(Beginning of RECORDS FOR THIS TASK)

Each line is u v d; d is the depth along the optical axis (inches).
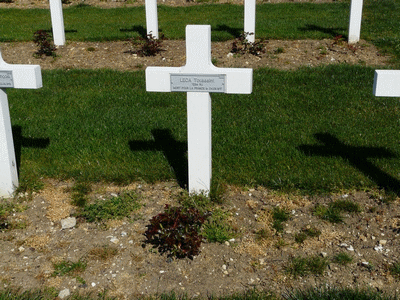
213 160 137.9
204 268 104.2
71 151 145.3
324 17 312.8
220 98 181.9
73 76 209.0
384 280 99.6
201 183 121.4
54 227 116.4
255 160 137.5
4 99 120.0
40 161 140.6
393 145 143.1
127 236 112.7
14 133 156.3
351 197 122.6
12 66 116.3
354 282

(End of RECORDS FOR THIS TASK)

— DIRECTIONS FOR THIS TASK —
Type out the data above again exactly as written, minus the images.

— THE ANSWER —
Each line is u v d; d is the depth along the optical axis (inches).
213 160 137.9
204 268 104.2
71 151 145.3
324 17 312.8
220 98 181.9
73 76 209.0
384 280 99.6
201 183 121.4
54 227 116.4
255 160 137.5
4 99 120.0
40 161 140.6
393 145 143.1
127 236 112.7
14 133 156.3
351 197 122.6
12 66 116.3
354 282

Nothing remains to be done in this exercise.